Rows from a data source:
--- start ---

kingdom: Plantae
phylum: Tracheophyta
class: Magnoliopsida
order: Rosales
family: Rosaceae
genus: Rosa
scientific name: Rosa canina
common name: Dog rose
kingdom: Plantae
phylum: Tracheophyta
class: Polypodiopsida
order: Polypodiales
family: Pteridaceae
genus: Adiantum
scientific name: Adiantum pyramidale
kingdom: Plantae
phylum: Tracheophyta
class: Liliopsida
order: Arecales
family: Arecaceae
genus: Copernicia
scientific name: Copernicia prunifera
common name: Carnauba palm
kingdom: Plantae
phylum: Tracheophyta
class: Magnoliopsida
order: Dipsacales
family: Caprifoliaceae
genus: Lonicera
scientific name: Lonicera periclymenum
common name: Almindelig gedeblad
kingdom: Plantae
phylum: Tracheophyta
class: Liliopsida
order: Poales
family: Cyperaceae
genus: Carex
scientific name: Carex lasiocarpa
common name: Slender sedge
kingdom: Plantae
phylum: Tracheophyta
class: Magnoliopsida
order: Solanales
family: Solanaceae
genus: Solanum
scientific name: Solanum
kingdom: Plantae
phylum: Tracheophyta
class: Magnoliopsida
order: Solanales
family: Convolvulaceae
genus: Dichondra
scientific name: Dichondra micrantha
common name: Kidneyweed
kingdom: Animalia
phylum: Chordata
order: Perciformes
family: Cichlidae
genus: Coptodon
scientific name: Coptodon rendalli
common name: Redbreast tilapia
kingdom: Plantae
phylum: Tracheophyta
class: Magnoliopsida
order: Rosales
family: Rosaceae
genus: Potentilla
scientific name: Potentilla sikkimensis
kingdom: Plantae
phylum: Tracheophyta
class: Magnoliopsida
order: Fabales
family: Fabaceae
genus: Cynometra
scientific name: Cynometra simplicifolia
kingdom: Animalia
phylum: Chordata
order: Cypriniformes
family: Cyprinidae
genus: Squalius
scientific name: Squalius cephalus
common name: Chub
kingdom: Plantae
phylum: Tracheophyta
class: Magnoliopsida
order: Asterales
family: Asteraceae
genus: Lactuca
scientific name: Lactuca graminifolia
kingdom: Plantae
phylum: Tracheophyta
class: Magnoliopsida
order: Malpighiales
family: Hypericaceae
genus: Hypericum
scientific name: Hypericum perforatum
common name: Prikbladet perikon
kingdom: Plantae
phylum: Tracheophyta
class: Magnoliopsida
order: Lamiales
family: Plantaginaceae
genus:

--- end ---

(TASK DETAILS):
Convert the lines from the one containing "order: Cypriniformes" through the end of the rows into a numbered list, omitting any blank lines.

(TASK SOLUTION):
1. order: Cypriniformes
2. family: Cyprinidae
3. genus: Squalius
4. scientific name: Squalius cephalus
5. common name: Chub
6. kingdom: Plantae
7. phylum: Tracheophyta
8. class: Magnoliopsida
9. order: Asterales
10. family: Asteraceae
11. genus: Lactuca
12. scientific name: Lactuca graminifolia
13. kingdom: Plantae
14. phylum: Tracheophyta
15. class: Magnoliopsida
16. order: Malpighiales
17. family: Hypericaceae
18. genus: Hypericum
19. scientific name: Hypericum perforatum
20. common name: Prikbladet perikon
21. kingdom: Plantae
22. phylum: Tracheophyta
23. class: Magnoliopsida
24. order: Lamiales
25. family: Plantaginaceae
26. genus:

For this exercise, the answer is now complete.